The promise by Google demonstrates the intention to maintain a presence in China through sales and research and development teams. The Mountain View, Calif. company explained in a blog post that the decision to redirect the Chinese portal to the Hong Kong portal would offer uncensored search in simplified Chinese, specifically designed for those in mainland China.
But Munster says the Chinese government could still intervene, which would impact Google's stock price. "It appears China had knowledge of Google's plan to redirect traffic to Hong Kong," he says, noting that it was unlikely China's government was taken by surprise. "Our take is that if the Chinese government intended to shut down access to Google's Hong Kong portal, it would have done so soon after Google's announcement in policy change."
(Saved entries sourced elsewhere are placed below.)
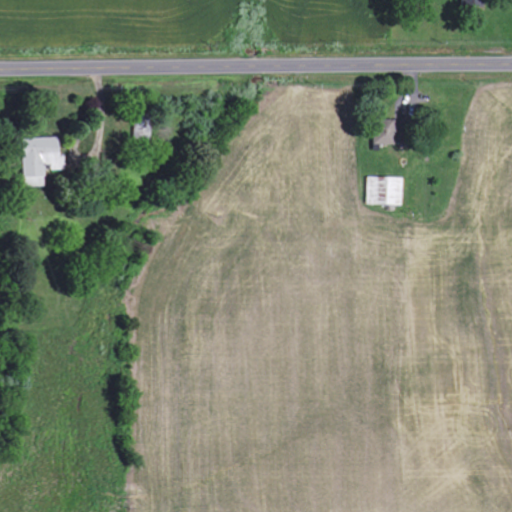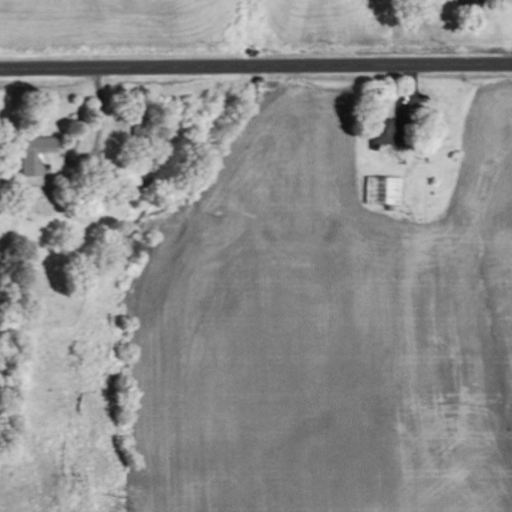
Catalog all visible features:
building: (471, 3)
road: (255, 65)
building: (45, 161)
building: (384, 192)
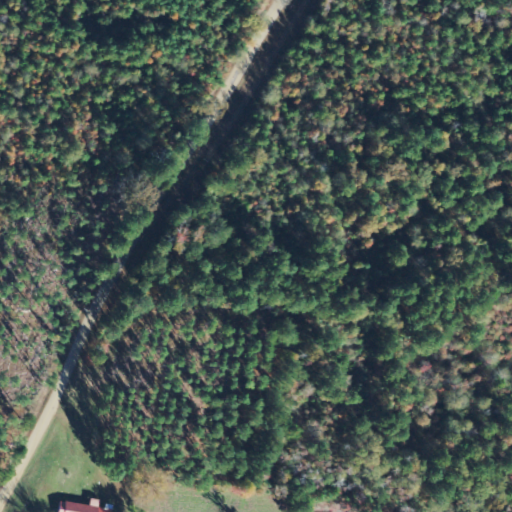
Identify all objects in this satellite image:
road: (103, 226)
road: (204, 256)
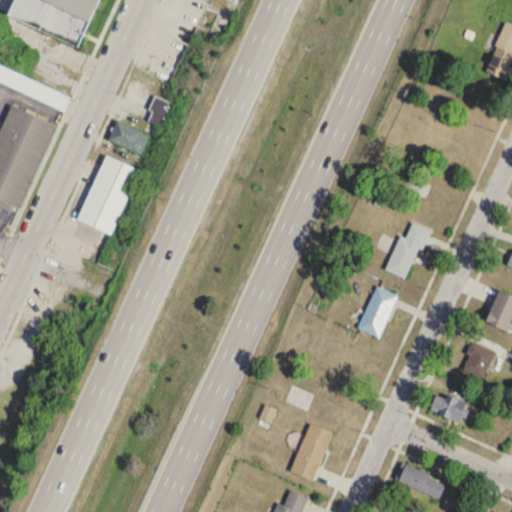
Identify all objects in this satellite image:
building: (55, 17)
building: (206, 18)
building: (502, 52)
building: (25, 136)
building: (129, 137)
road: (71, 156)
building: (107, 192)
building: (108, 195)
building: (407, 247)
road: (12, 251)
building: (406, 251)
road: (163, 256)
road: (277, 256)
building: (510, 262)
building: (378, 309)
building: (500, 311)
building: (377, 312)
road: (429, 334)
building: (477, 360)
building: (448, 407)
building: (2, 433)
road: (463, 433)
building: (311, 449)
road: (450, 450)
building: (311, 452)
building: (420, 482)
road: (490, 492)
building: (291, 502)
building: (291, 503)
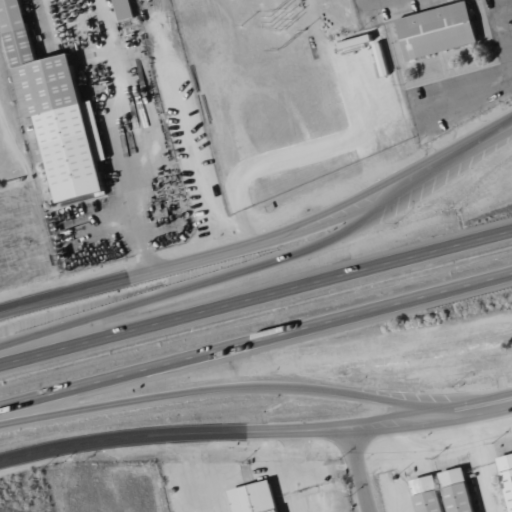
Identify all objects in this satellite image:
building: (122, 10)
building: (436, 30)
building: (436, 31)
road: (467, 91)
building: (53, 112)
road: (295, 158)
road: (137, 225)
road: (265, 240)
road: (202, 284)
road: (256, 298)
road: (256, 340)
road: (246, 388)
road: (255, 431)
road: (361, 470)
building: (506, 476)
building: (454, 490)
building: (425, 494)
building: (253, 498)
And although the move appears to be legal, Broadpoint AmTech Analyst Ben Schachter doesn't believe Google's redirect strategy was sanctioned or agreed to by Chinese authorities.
Most believe that the morals of executives running Google remain in the correct place -- pushing for net neutrality and freedom of speech -- but the global political statement could backfire. "Google is looking for loopholes to continue its service in China to both make money and push its political agenda," says David Goldman, senior search specialist at MRM Worldwide. "When China has had enough with Google's shenanigans, the company will have to back out and leave behind millions, even billions of potential dollars."